A liquid striatal microcircuit model for trajectory learning
CBN (Computational Biology and Neurocomputing) seminars
Friday 14 September 2012
to 11:00 at
Carlos Toledo Suarez (University of Freiburg, Bernstein Center Freiburg, Germany)
In reinforcement learning theories of the basal ganglia, dopamine is assumed to act as an error signal guiding the update of the values of such states during the learning process. Although it has been shown that a realistic dopaminergic error signal can drive the variant of RL known as temporal-difference learning  this study relied on a pre-defined partitioning of the environment into discrete states that were encoded as the firing rate of disjunct sets of neurons. A more likely scenario is that neurons are involved in the encoding of multiple different states through their spike patterns, and that an appropriate partitioning of an environment is learned on the basis of the actions leading to highest cumulative reward, such that patterns associated with the same actions are classified together. This is equivalent to a reduction in the effective number of states involved.

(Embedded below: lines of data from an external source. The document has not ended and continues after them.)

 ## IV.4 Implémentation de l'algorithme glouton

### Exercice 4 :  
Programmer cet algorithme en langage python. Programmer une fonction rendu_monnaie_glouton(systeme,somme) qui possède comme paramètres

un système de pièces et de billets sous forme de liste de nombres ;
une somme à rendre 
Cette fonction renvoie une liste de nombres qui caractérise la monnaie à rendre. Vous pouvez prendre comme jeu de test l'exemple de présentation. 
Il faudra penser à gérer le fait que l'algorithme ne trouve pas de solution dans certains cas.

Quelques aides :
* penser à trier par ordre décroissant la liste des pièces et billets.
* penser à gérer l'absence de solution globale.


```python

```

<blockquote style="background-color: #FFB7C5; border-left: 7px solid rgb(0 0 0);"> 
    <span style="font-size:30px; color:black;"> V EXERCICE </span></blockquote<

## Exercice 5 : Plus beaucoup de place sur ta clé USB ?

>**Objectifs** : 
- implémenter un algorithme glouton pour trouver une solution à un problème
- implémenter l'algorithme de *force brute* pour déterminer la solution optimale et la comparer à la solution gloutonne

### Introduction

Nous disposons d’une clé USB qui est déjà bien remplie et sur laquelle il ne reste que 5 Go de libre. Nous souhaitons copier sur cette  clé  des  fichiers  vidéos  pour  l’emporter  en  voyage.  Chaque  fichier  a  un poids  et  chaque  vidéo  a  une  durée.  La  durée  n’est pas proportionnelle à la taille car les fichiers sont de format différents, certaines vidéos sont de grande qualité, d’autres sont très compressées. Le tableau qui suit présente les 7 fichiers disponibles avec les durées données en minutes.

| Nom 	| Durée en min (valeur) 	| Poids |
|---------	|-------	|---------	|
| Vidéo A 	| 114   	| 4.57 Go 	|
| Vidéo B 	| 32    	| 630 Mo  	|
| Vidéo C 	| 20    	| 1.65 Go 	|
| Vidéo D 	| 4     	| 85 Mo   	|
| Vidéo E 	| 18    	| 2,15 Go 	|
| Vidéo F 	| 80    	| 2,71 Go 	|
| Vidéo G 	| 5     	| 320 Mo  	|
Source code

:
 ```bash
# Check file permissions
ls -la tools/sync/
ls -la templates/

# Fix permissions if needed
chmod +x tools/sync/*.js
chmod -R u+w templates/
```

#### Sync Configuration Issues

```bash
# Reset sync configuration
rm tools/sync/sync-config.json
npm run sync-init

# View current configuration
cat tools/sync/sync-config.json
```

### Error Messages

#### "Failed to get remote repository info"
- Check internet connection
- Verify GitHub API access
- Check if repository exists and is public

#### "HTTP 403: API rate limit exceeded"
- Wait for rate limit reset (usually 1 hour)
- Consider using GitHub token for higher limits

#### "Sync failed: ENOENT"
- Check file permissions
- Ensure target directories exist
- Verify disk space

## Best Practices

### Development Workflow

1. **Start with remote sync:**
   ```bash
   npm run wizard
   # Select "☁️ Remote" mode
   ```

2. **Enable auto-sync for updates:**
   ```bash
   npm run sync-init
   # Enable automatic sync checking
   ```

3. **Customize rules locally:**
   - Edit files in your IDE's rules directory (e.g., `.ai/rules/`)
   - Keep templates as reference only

Here I present a microcircuit model of striatum that reproduces experimentally observed activity statistics  and the use of its transient high-dimensional dynamics  i.e. liquid state dynamics for the supervised learning of trajectories on a flat surface employing only four simple linear readouts. I show performance and generalization scans over scales of cortico-striatal versus intra-striatal synaptic weights for multiple instantiations of the circuit, and their comparison against a measure of circuit's sensitivity to small input perturbations i.e. chaotic behavior.